Venizelos issued a dramatic plea to the coalition leaders to swiftly resolve their differences, warning that Greece's "survival over the coming years" depends on the bailout and a related debt-relief agreement with private creditors.
"It will determine whether the country remains in the eurozone or whether its place in Europe will be endangered," he said.
"There is no room for any other expediency: we must look Greeks in the eye, look at the national interest and the interest of our children."
Major Asian stock markets fell, with sentiment hit by the snag in Greece's debt talks and a rebound in Chinese inflation. Hong Kong's Hang Seng was down 0.2 percent.
Venizelos' meeting with finance ministers from the 16 other nations that use the euro is expected to start at 1700 GMT.

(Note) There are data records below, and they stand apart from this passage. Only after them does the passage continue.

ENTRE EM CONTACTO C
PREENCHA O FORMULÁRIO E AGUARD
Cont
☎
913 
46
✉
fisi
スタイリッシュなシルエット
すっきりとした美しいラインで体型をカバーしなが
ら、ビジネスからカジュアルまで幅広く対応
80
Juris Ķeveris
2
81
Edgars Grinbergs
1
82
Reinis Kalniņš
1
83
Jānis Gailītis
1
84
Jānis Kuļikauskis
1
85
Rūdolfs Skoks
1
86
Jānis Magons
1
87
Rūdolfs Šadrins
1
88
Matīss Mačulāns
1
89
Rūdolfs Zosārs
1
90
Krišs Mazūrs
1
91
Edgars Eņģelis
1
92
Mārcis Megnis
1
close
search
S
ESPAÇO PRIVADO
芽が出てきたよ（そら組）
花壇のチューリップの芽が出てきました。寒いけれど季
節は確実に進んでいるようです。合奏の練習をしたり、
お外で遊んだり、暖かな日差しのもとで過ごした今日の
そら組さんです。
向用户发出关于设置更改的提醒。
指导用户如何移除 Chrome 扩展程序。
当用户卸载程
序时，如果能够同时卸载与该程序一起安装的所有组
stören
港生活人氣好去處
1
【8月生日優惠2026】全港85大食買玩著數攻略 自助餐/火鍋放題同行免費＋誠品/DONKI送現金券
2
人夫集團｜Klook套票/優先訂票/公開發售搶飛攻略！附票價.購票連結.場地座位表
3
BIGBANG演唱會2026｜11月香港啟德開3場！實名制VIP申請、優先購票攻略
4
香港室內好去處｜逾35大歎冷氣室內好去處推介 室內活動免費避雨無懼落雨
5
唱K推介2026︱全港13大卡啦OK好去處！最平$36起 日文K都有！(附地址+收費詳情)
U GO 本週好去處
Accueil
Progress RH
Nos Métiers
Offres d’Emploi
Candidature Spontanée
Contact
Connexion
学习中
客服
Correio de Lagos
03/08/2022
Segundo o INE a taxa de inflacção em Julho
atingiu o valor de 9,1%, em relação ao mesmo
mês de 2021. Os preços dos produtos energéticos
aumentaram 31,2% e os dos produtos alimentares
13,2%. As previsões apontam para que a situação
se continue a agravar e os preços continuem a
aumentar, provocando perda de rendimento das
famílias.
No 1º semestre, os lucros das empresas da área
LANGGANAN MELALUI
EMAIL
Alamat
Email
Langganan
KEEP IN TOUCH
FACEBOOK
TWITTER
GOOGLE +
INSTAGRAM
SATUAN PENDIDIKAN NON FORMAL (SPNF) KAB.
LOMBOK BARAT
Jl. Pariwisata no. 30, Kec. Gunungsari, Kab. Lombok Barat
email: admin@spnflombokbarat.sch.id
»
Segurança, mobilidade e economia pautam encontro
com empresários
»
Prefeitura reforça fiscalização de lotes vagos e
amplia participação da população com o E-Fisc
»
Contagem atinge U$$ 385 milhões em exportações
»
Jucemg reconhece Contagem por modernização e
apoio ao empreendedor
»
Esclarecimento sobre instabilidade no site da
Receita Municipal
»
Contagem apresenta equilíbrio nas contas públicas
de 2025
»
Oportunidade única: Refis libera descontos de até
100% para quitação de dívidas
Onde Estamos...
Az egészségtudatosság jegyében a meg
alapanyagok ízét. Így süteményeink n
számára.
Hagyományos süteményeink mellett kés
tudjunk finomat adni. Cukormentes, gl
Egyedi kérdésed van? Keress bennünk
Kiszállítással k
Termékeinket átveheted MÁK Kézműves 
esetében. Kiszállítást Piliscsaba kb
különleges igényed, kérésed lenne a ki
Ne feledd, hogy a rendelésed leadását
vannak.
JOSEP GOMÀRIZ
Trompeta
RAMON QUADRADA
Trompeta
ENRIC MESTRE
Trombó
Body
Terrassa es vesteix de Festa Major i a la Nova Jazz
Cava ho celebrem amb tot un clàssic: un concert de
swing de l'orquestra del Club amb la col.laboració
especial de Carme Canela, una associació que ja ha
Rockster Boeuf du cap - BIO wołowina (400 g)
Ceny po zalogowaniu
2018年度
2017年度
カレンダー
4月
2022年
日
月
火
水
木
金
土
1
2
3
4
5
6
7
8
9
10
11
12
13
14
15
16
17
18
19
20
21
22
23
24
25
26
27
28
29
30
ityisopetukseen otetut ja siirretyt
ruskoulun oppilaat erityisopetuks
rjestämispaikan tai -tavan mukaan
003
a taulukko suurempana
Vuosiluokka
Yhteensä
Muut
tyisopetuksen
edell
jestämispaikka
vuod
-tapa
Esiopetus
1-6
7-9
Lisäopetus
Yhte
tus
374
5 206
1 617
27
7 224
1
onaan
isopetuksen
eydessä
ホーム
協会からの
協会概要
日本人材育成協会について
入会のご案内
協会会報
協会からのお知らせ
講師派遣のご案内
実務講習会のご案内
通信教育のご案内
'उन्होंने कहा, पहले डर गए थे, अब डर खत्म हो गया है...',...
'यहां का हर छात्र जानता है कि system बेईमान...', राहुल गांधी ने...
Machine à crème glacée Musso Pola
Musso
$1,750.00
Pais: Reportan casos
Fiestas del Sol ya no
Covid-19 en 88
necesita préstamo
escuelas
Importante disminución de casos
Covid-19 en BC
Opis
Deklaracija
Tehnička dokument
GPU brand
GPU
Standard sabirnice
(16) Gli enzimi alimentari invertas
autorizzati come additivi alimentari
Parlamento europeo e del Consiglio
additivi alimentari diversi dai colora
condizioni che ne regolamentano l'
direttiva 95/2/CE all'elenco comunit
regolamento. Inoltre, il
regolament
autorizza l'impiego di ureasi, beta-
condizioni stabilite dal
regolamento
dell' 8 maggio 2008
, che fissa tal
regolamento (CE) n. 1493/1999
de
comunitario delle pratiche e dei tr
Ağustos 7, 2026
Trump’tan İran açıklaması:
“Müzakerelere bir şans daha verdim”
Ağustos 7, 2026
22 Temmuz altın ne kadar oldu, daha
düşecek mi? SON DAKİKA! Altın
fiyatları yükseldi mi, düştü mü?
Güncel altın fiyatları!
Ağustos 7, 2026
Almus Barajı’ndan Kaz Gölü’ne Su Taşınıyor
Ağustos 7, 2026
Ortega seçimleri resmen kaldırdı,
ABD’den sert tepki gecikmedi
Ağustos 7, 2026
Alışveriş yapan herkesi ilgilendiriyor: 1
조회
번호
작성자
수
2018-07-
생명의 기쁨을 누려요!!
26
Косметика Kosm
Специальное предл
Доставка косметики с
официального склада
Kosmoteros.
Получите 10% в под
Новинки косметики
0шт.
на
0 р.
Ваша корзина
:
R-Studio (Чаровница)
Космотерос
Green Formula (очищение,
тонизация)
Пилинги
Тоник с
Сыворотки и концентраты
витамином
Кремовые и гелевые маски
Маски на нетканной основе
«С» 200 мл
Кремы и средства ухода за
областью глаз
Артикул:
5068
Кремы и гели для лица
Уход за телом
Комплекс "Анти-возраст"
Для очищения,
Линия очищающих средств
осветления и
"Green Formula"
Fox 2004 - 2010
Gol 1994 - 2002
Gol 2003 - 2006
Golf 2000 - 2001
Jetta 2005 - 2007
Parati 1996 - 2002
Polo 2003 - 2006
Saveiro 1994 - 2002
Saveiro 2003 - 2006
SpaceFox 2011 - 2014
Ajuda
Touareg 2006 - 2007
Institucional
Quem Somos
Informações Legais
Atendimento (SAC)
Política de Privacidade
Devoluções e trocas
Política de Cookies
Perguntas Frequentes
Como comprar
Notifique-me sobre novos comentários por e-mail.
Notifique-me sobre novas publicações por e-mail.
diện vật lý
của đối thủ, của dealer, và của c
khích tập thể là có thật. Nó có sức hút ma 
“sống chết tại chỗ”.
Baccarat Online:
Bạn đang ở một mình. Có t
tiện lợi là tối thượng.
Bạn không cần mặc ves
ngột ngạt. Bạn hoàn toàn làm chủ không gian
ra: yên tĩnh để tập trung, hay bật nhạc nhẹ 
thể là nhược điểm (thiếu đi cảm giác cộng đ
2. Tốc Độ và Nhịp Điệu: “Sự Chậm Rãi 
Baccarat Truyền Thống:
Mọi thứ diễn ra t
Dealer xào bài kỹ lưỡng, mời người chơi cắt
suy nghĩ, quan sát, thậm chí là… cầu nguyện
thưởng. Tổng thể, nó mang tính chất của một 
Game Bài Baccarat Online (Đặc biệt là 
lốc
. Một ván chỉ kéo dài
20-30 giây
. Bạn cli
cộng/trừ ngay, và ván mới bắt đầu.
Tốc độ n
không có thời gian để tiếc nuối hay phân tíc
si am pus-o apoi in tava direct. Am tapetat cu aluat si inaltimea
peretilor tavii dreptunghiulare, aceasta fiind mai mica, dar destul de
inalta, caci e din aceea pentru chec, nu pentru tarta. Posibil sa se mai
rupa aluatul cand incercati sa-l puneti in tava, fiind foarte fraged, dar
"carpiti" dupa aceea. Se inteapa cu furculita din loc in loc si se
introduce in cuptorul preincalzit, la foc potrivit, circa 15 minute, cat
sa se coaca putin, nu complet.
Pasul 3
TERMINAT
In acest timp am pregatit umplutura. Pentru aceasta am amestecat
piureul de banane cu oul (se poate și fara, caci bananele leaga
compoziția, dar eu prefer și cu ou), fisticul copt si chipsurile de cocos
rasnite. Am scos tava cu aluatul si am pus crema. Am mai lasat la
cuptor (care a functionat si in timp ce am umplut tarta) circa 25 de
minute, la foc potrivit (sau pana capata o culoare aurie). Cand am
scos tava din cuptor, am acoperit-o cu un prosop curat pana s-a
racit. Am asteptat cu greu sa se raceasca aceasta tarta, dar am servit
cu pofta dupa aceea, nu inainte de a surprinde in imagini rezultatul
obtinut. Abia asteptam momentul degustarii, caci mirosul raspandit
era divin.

Debt inspectors from the European Union, the European Central Bank and the International Monetary Fund — known as the troika — held talks for five hours through the night with Prime Minister Lucas Papademos, Venizelos and Labor Minister Giorgos Koutroumanis. But they failed to resolve the latest sticking point: a demand for substantial cuts in supplementary pensions.
The issue that has threatened to derail the talks concerns cuts of about €300 million that must be made so Greece can reach its fiscal targets for 2012. At stake is the €130 billion bailout that will stave off Greece's bankruptcy.
It was not clear whether Papademos would meet again with coalition backers — socialist George Papandreou, conservative Antonis Samaras and George Karatzaferis, leader of the rightist LAOS party.
On Wednesday, the three leaders held talks with Papademos for seven and a half hours and backed a major new austerity program that includes a 22 percent cut in the minimum wage, firings of civil servants, and an end to dozens of job guarantee provisions.
Unions responded angrily to the new cuts and said they would carry out strikes in protest.